When the windings don’t have that resistance, they become hot and set off existing overload safeties. Locked compressors often overheat due to the hot windings. However, overheating may also happen due to an undercharged system, which is an operational overload. Operational overloads, including conditions that result in high compression ratios, tend to heat up the entire compressor more than the windings.
Locked rotor amps, by themselves, don’t usually produce particularly useful measurements when it comes to troubleshooting. In some cases, we might be able to stop a compressor from locking by adding a hard start kit. However, we should first verify that the capacitor is performing well, that we have sufficient incoming voltage, and that the system has been wired properly before resorting to a hard start kit.
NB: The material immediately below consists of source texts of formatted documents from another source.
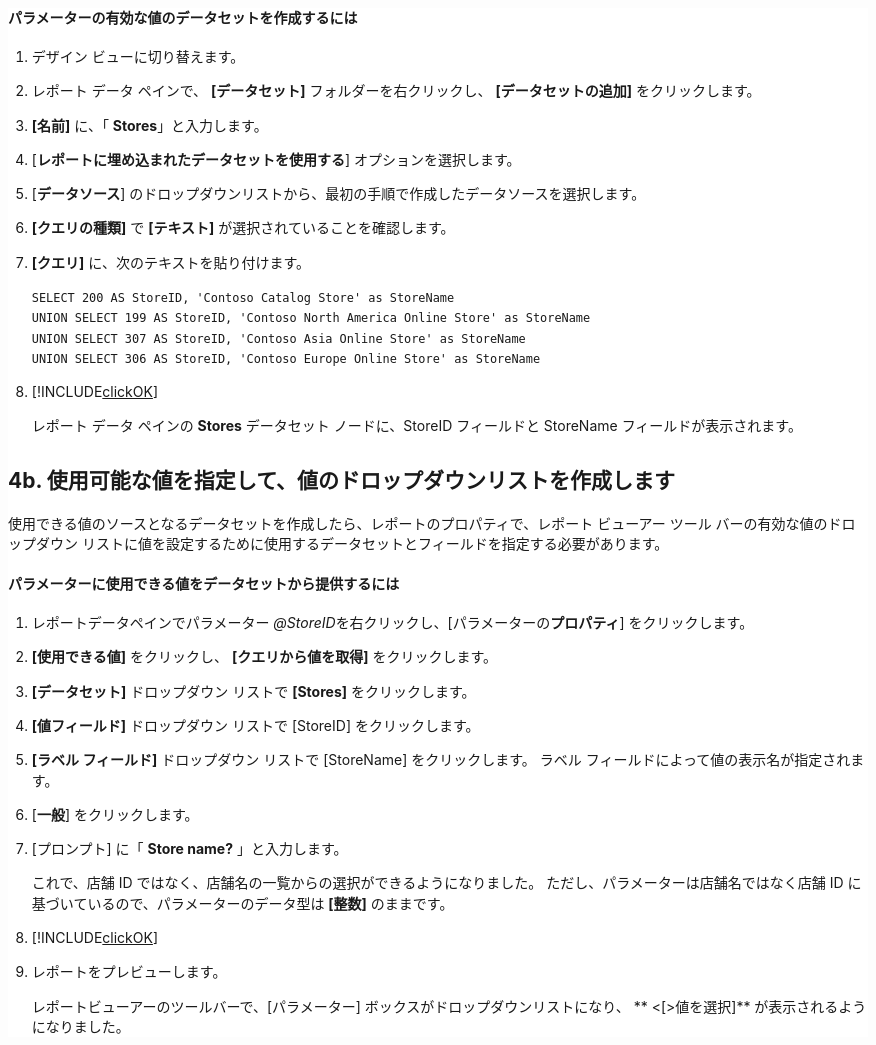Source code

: #### <a name="to-create-a-dataset-for-valid-values-for-a-parameter"></a>パラメーターの有効な値のデータセットを作成するには  
  
1.  デザイン ビューに切り替えます。  
  
2.  レポート データ ペインで、 **[データセット]** フォルダーを右クリックし、 **[データセットの追加]** をクリックします。  
  
3.  **[名前]** に、「 **Stores**」と入力します。  
  
4.  [**レポートに埋め込まれたデータセットを使用する**] オプションを選択します。  
  
5.  [**データソース**] のドロップダウンリストから、最初の手順で作成したデータソースを選択します。  
  
6.  **[クエリの種類]** で **[テキスト]** が選択されていることを確認します。  
  
7.  **[クエリ]** に、次のテキストを貼り付けます。  
  
    ```  
    SELECT 200 AS StoreID, 'Contoso Catalog Store' as StoreName  
    UNION SELECT 199 AS StoreID, 'Contoso North America Online Store' as StoreName  
    UNION SELECT 307 AS StoreID, 'Contoso Asia Online Store' as StoreName  
    UNION SELECT 306 AS StoreID, 'Contoso Europe Online Store' as StoreName  
    ```  
  
8.  [!INCLUDE[clickOK](../includes/clickok-md.md)]  
  
     レポート データ ペインの **Stores** データセット ノードに、StoreID フィールドと StoreName フィールドが表示されます。  
  
##  <a name="4b-specify-available-values-to-create-a-drop-down-list-of-values"></a><a name="AvailableValues"></a>4b. 使用可能な値を指定して、値のドロップダウンリストを作成します  
 使用できる値のソースとなるデータセットを作成したら、レポートのプロパティで、レポート ビューアー ツール バーの有効な値のドロップダウン リストに値を設定するために使用するデータセットとフィールドを指定する必要があります。  
  
#### <a name="to-provide-available-values-for-a-parameter-from-a-dataset"></a>パラメーターに使用できる値をデータセットから提供するには  
  
1.  レポートデータペインでパラメーター *@StoreID*を右クリックし、[パラメーターの**プロパティ**] をクリックします。  
  
2.  **[使用できる値]** をクリックし、 **[クエリから値を取得]** をクリックします。  
  
3.  **[データセット]** ドロップダウン リストで **[Stores]** をクリックします。  
  
4.  **[値フィールド]** ドロップダウン リストで [StoreID] をクリックします。  
  
5.  **[ラベル フィールド]** ドロップダウン リストで [StoreName] をクリックします。 ラベル フィールドによって値の表示名が指定されます。  
  
6.  [**一般**] をクリックします。  
  
7.  [プロンプト] に「 **Store name?** 」と入力します。  
  
     これで、店舗 ID ではなく、店舗名の一覧からの選択ができるようになりました。 ただし、パラメーターは店舗名ではなく店舗 ID に基づいているので、パラメーターのデータ型は **[整数]** のままです。  
  
8.  [!INCLUDE[clickOK](../includes/clickok-md.md)]  
  
9. レポートをプレビューします。  
  
     レポートビューアーのツールバーで、[パラメーター] ボックスがドロップダウンリストになり、 ** \<[>値を選択]** が表示されるようになりました。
If a new system has a locked compressor but works with a hard start kit, then we can diagnose the issue (under-voltage, long line sets, etc.). Sometimes, we can use a factory hard start kit permanently, especially if the manufacturer specifies so. In many cases, it’s better to get a factory hard start kit than rely on an aftermarket hard start kit for a long time. Aftermarket start kits are designed to work for a wide range of compressors, whereas factory hard start kits are tailored to specific systems and can take the start capacitor out of the circuit at a more appropriate time.
You may need to look at the system warranty to see if a factory hard start kit is worth adding or if an aftermarket hard start kit is good enough to keep an old unit running a bit longer. It’s worth noting that hard starts are NOT the same as soft starts, which modulate current into the compressor and produce more of a gradual startup than an immediate start with a current spike. Soft starts work well with systems that rely on generators or solar power.